__Work instruction 1__
Set down the listing from its first line through the line containing "Question: Which object is positioned closest", inclusive, and leave the pictures out.

__Text section__
○ ○ ○ ○ ○ ○ ○
Computing implied volatilities of ITM and OTM options

Question

For an ATM call the implied volatility can be computed by using the Newton-Raphson method:

import numpy as np
from scipy.stats import norm

def bs_d1(S,K,T,sigma,R):
  return (np.log(S/K) + (r+sigma**2/2)*T)/(sigma*np.sqrt(T))

def bs_call(S,K,T,sigma,r):
  d1 = bs_d1(S,K,T,sigma,r)
  return S*norm.cdf(d1) - np.exp(-r*T)*K*norm.cdf(d1-sigma*np.sqrt(T))

def bs_vega(S,K,T,sigma,r):
  d1 = bs_d1(S,K,T,sigma,r)
  return S*np.sqrt(T)*norm.pdf(d1)

def sigma_i(c,S,K,T,r,eps=1e-3):

  # first approximation
  sigma = np.sqrt(2*np.pi/T)*c/S

  while True:
     diff = bs_call(S,K,T,sigma,r) - c
     vega = bs_vega(S,K,T,sigma,r)

     if np.abs(diff) < eps:
        break

     sigma = sigma - diff/vega


  return sigma

However the method fails when I use OTM and ITM calls since Vega becomes very close to zero. One example:

# OTM 

S = 100
K = 140
T = 0.25
r = 0.03
c = 0.0015581689540368482 # bs_call(S,K,T,0.2,r)

sigma = sigma_i(c,S,K,T,r)

Another example:

# ITM

S = 100
K = 80
T = 1.5
r = 0.03
c = 42.36652921873271 # bs_call(S,K,T,0.7,r)

sigma = sigma_i(c,S,K,T,r)

How to compute the implied volatility in these cases?
○ ○ ○ ○ ○ ○ ○
__Records supplied__
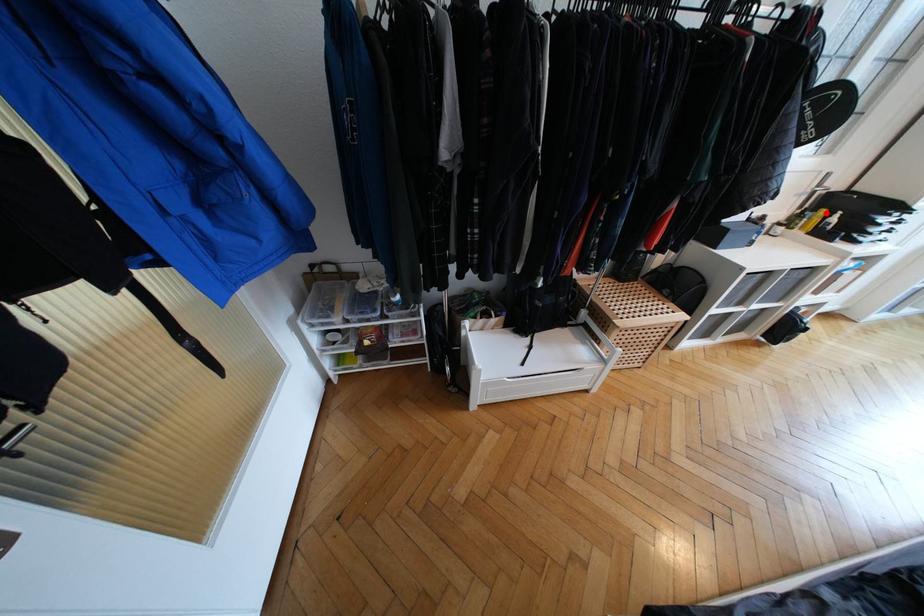
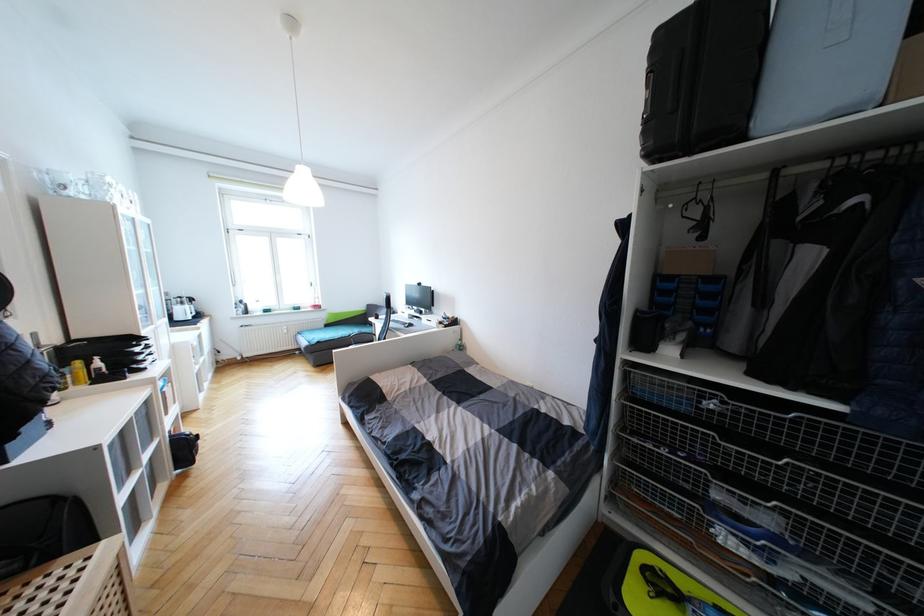
Question: I am providing you with two images of the same scene from different viewpoints. A red point is shown in image1. For the corresponding object point in image2, is it positioned nearer or farther from the camera?

Choices:
 (A) Nearer
 (B) Farther

Answer: (B)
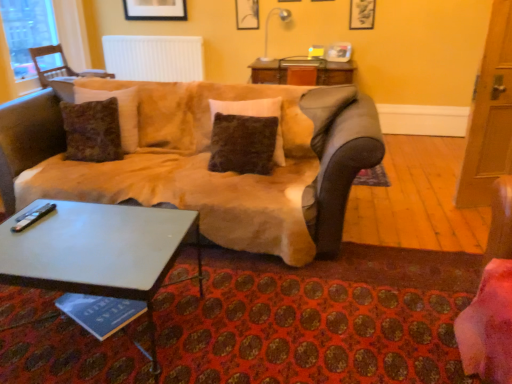
Question: Based on their sizes in the image, would you say white ribbed radiator at upper center is bigger or smaller than matte black picture frame at upper center, the 1th picture frame when ordered from back to front?

Choices:
 (A) big
 (B) small

Answer: (A)

Question: Relative to matte black picture frame at upper center, the 1th picture frame when ordered from left to right, is white ribbed radiator at upper center in front or behind?

Choices:
 (A) behind
 (B) front

Answer: (A)

Question: Which object is positioned closest to the white glossy lamp at upper center?

Choices:
 (A) transparent glass window at upper left
 (B) fuzzy brown pillow at center
 (C) suede-like beige couch at center
 (D) white glossy coffee table at lower left
 (E) white ribbed radiator at upper center

Answer: (E)

Question: Estimate the real-world distances between objects in this image. Which object is closer to the wooden chair at left?

Choices:
 (A) suede-like beige couch at center
 (B) white glossy coffee table at lower left
 (C) transparent glass window at upper left
 (D) matte black picture frame at upper center, the 1th picture frame when ordered from back to front
 (E) fuzzy brown pillow at center

Answer: (C)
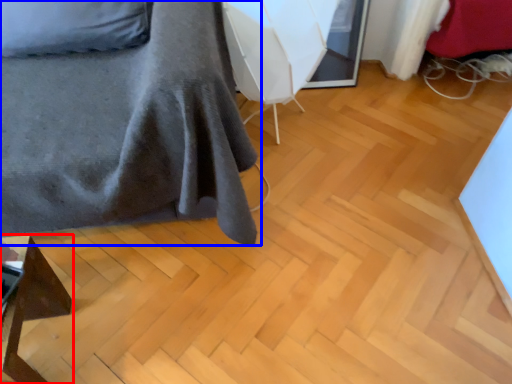
Question: Which point is closer to the camera, furniture (highlighted by a red box) or furniture (highlighted by a blue box)?

Choices:
 (A) furniture
 (B) furniture

Answer: (B)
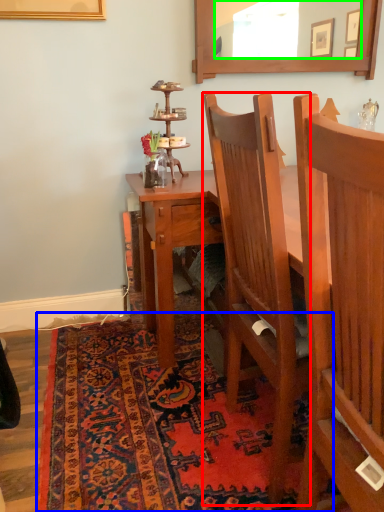
Question: Which object is positioned farthest from chair (highlighted by a red box)? Select from mat (highlighted by a blue box) and mirror (highlighted by a green box).

Choices:
 (A) mat
 (B) mirror

Answer: (B)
○ ○ ○ ○ ○ ○ ○
__Work instruction 2__
Give back the part of the implied volatility question between "For an ATM call" and "(np.log(S/K) + (r+sigma**2/2)*T)/(sigma*np.sqrt(T))", inclusive, with "Newton-Raphson" swapped for "bisection".

__Exercise solution 1__
Question: I am providing you with two images of the same scene from different viewpoints. A red point is shown in image1. For the corresponding object point in image2, is it positioned nearer or farther from the camera?

Choices:
 (A) Nearer
 (B) Farther

Answer: (B)
Question: Based on their sizes in the image, would you say white ribbed radiator at upper center is bigger or smaller than matte black picture frame at upper center, the 1th picture frame when ordered from back to front?

Choices:
 (A) big
 (B) small

Answer: (A)

Question: Relative to matte black picture frame at upper center, the 1th picture frame when ordered from left to right, is white ribbed radiator at upper center in front or behind?

Choices:
 (A) behind
 (B) front

Answer: (A)

Question: Which object is positioned closest to the white glossy lamp at upper center?

__Exercise solution 2__
For an ATM call the implied volatility can be computed by using the bisection method:

import numpy as np
from scipy.stats import norm

def bs_d1(S,K,T,sigma,R):
  return (np.log(S/K) + (r+sigma**2/2)*T)/(sigma*np.sqrt(T))